Üretmeden tüketen bir ülkede, başta işsizlik olmak üzere hayat pahalılığın her geçen gün artacağına işaret eden Güven, iflasların da peşi sıra geleceğini söyledi.
Sermayenin de kendini kurtarabilmek amacıyla yurt dışına taşınacağına dikkat çeken Güven, o zaman “Devlet üretimi artırmak, işsizliğe çare bulmak maksadıyla borç para bulmaya çalışır. Yolsuzluklar, rüşvet, gasp, hırsızlık ve fuhuş gibi suçlar çoğalır. “ dedi.
Bu durumda siyasi istikrarsızlıkların baş gösterebileceğine vurgu yapan Mahmut Esat Güven: “İşin üzücü yanı, halkın duyarsızlığı ve günübirlik lüks yaşamak istemesidir. Üretime bir katkısı olmayan bu hayat tarzının, hem vatandaşın kendisine, hemde ülke ekonomisine hiçbir katkısı yoktur.
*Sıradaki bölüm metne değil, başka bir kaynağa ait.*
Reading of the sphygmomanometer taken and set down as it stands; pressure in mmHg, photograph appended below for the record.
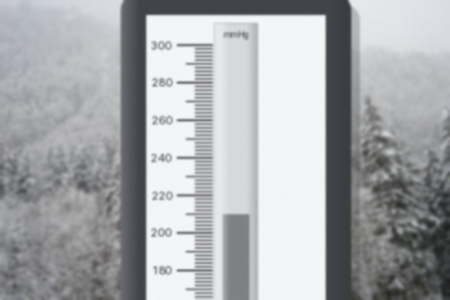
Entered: 210 mmHg
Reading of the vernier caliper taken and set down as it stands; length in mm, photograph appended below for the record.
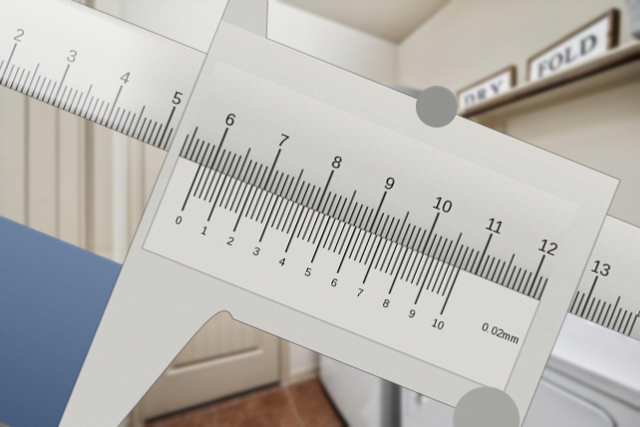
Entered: 58.0 mm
Ramazan Bayramı geldi 9 gün tatil haydi Bodrum'a, Kurban Bayramı geldi haydi Didim'e, yıllık izin aldık haydi Çeşme'ye.! Dışarıdan görende," Helal olsun millette para bol, ye yiyebildiğin kadar, gez gezebildiğin kadar, para bitmiyor." der. Görüldüğü gibi değil. Bizimki bankadan aldığı borç parayla tatil yerlerine gidiyor, çektiği parayla da tatil beldelerinde tatil adına çile çekiyor. Tatil dönüşü bizimkilerde yalan mı yok? Anlattıklarını Suud Prensi Selman duysa, o bile kıskanır.!
Şimdilerde yaz mevsiminin son günlerini yaşıyoruz. Bizim buralarda şimdiden akşamları bir iki saatliğine de olsa kalorifer ve sobalar yanmaya başladı..
Asıl soğuk olan, sinirleri bozan, kara kara düşündüren; üst üste akaryakıta, elektriğe, benzine, kömüre, çaya, şekere, ekmeğe, dolmuşa, sigaraya v.s, v.s zam gelmesi. Amacım kimsenin moralini bozmak değil ama, birde tatile giderken bankadan çektiğimiz paraların borcu var.!
Okullar açılıyor, çocukların okul masrafları var.. Neyse ki tek tesellimiz,"Benim memurumun işini bilmesi.." Yani tatilin ve yapılan zamların yükünü, vatandaşın sırtına yüklemesi... Ya beceremezse? Bizi ilgilendirmez..Yatlarla gezip, yalılarda biz mi kaldık?”dedi.